Nothing is weakening Category 5 Hurricane Maria as it heads directly for Puerto Rico, according to man in charge of the flight operation through the storm.
“Right now, there’s nothing to restrict the intensity of the storm. It’s over very warm water. There’s nothing shearing the storm. Unfortunately, I wish I had better news for the folks in Puerto Rico,” Richard Henning, flight director of the National Oceanic and Atmospheric Administration’s Hurricane Hunter, told CNN’s Anderson Cooper on Tuesday as his aircraft was flying in the upper reaches of the storm.
Maria, with maximum sustained winds of 175 miles per hour, had “leveled off in intensity,” Henning noted. But, Henning also cautioned: “Unfortunately, it’s leveled off at an extreme level of intensity.”
Earlier in the evening, Maria jumped into the list of top 10 hurricanes with the lowest minimum pressure on record in the Atlantic Ocean at 909 millibars.
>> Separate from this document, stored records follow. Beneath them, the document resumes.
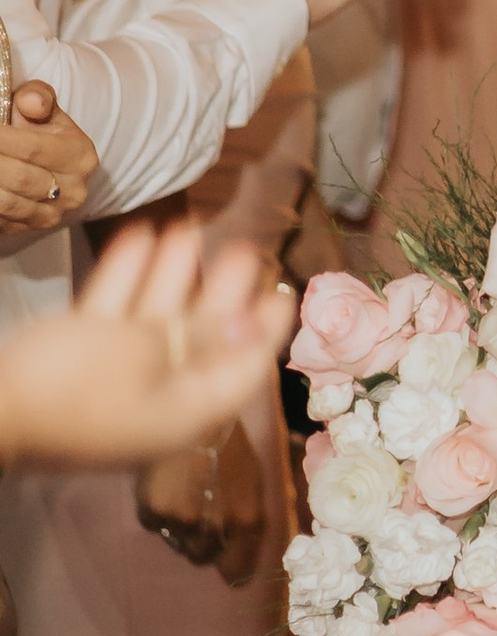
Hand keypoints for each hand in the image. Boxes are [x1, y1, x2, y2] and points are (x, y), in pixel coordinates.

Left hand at [0, 81, 98, 255]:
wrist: (50, 168)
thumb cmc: (44, 132)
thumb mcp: (46, 109)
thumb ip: (38, 98)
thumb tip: (31, 104)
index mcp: (80, 156)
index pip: (34, 148)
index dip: (4, 139)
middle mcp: (73, 190)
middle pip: (19, 178)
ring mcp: (52, 215)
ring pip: (7, 202)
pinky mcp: (30, 230)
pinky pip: (1, 220)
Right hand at [0, 222, 294, 470]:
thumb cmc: (72, 384)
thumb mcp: (142, 354)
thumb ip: (198, 337)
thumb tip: (247, 329)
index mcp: (184, 411)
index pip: (242, 369)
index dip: (265, 329)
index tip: (285, 291)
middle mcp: (156, 398)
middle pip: (199, 338)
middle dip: (221, 291)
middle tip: (245, 246)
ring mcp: (113, 381)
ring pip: (154, 322)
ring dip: (173, 275)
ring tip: (191, 224)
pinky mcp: (76, 360)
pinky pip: (114, 318)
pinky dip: (129, 280)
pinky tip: (140, 233)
Henning said this is “historically low” for this portion of the Caribbean.
Cat 5 Hurricane Maria has leveled off at an “extreme level of intensity,” says NOAA Hurricane Hunter flight director https://t.co/8DmYFLAfph
— Anderson Cooper 360° (@AC360) September 20, 2017
Hurricanes are by nature rotating low-pressure systems, and the lower the pressure, the more powerful the storm.
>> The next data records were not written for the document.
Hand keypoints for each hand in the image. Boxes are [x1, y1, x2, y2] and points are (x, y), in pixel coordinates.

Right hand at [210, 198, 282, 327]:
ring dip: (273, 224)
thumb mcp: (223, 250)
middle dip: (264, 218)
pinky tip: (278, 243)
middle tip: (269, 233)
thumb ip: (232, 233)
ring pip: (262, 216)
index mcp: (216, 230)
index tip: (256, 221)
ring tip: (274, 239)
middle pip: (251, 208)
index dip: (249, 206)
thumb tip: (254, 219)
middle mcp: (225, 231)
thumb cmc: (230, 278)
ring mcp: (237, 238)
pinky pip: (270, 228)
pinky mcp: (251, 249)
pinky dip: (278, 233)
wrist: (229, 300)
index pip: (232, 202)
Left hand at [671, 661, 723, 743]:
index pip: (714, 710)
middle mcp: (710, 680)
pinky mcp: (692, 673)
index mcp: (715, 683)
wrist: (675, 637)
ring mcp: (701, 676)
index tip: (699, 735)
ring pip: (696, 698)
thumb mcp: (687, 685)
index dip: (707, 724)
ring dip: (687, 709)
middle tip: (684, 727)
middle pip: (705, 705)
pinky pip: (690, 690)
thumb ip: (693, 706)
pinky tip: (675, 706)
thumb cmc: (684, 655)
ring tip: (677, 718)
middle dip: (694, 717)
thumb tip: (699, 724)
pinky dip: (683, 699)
The Virgin Islands and Puerto Rico are under direct threat as Maria is “still strengthening,” according to the National Hurricane Center.
The storm is expected to make landfall over Puerto Rico as a “potentially catastrophic” Category 5 storm Wednesday morning. “Locations may be uninhabitable for weeks or months,” the National Hurricane Center said Tuesday.
Puerto Rico’s government has prepared hundreds of shelters and has warned people in flood zones or in vulnerable housing to seek appropriate accommodations.
“You have to evacuate — otherwise, you are going to die,” Hector Pesquera, Puerto Rico’s commissioner of public safety, warned on Telemundo, according to NBC News.